Fuera de las plazas su delirio era el campo, el caballo y las dehesas, en las que se adiestraba incesantemente todos los inviernos y analizaba las condiciones del ganado bravo. Cualesquier otra preocupación o necesidad pasaba a término secundario ante la del toreo. Casi todo lo demás le era ajeno. El se cree un elegido de Dios o del Destino para las funciones de la Tauromaquia, y a ellas dedica con fervor e ilusión infatigable todas sus actividades vitales. Uno piensa sobre este caso de innegable fatalismo humano que Joselito fué un predestinado de la fatalidad para el toreo y cayó fatalmente abatido por las astas de un toro en olor de torería. Si hoy viviera José, seguiría siendo tan torero en la calle, porque en los ruedos ya no podría serlo, como lo era en sus mejores tiempos juveniles, y no es difícil adivinar lo que pensaría y diría de la actualidad taurina, tan distinta y distante de lo que en sus tiempos era. Es más que probable que ni a la fuerza pisara un tendido; pero es seguro que seguiría yendo a las dehesas a añorar entre las vaquillas y los toros los benditos años de su gloriosa carrera.
En cuanto al valor, pocos con tanto como él porque pocos con tanta conciencia del peligro que a diario afrontaba, y del que la mayoría de las veces sabía salir victorioso. Ese era el valor verdadero y no, el alocado que busca temerariamente el riesgo sin calibrarlo y sin otro fin que producir una espectacularidad que impresione al público y le arranque el ¡ay! en vez del ¡olé!

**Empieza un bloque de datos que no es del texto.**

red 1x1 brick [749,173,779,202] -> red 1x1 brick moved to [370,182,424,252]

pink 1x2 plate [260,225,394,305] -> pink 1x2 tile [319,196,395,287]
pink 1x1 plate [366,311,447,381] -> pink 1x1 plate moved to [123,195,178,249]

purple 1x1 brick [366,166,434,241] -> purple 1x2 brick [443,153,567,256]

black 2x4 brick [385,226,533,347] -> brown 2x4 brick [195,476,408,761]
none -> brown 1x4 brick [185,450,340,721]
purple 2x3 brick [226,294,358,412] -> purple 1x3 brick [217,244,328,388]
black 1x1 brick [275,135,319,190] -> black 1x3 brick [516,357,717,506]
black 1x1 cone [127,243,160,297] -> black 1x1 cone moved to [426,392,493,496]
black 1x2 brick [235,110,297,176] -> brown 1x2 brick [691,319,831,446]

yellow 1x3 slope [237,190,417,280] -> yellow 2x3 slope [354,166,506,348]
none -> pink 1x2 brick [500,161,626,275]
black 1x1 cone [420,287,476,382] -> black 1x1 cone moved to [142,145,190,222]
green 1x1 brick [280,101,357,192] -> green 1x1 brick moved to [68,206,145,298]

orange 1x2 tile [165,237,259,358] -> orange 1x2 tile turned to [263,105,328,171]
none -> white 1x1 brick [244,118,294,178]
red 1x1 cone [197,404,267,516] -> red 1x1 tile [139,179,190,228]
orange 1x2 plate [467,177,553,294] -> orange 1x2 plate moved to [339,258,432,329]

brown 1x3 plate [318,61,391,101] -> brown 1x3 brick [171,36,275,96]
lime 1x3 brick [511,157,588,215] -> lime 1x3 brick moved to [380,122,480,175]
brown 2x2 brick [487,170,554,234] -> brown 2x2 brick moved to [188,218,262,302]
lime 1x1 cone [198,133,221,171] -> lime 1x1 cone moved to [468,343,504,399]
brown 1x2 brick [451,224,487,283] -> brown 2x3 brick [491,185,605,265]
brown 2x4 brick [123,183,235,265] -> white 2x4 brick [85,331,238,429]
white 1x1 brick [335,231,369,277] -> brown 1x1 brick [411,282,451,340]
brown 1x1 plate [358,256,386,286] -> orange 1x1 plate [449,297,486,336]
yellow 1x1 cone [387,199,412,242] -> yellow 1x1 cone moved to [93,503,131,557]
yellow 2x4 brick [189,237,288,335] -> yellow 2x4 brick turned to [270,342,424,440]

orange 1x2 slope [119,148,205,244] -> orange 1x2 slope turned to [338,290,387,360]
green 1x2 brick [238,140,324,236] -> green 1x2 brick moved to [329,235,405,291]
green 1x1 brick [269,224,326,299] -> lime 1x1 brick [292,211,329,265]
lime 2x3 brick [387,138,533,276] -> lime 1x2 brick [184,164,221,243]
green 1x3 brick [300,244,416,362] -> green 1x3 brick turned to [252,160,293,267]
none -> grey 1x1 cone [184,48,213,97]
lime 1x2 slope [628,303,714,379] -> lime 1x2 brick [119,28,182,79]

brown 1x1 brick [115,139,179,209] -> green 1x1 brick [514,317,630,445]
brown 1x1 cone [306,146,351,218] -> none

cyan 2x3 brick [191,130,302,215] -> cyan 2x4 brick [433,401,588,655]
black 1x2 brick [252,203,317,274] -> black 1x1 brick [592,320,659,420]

¿Y qué diríamos del pundonor de Joselito, que no esté implícito ya en las diferentes anécdotas anteriormente exhumadas? Ahí está el gesto y gesta de su presentación en Madrid, paradigma de dignidad profesional y de conciencia torera. Y su reto a Curro Martín Vázquez. Y sus actuaciones alternando con Bombita. Y el episodio de Valencia, del que aún no he dicho nada y que dejo para el final de este trabajo, aunque ahora lo aluda de pasada diciendo que en 1913 había toreado una corrida de siete toros, de Guadalest, en Valencia cosechando un gran triunfo; que en 1914, en octubre, como en la del año anterior, toreó otra de seis toros de Contreras, los cuales despachó triunfalmente, saliendo de la plaza en hombros. Cuando así salía, una voz de un grupo le gritó: "¡Muy bien, José, muy bien! Pero eso con Miuras." Y al año siguiente, por exigencia suya, lidió, como único espada, una corrida de Miura, también en octubre y también salió en hombros de los entusiastas. Esas cosas de alto y noble pundonor las hacía Joselito el Gallo, porque era un torero muy bueno. Si, señor, muy bueno, como le dijo aquel día al empresario Castillo.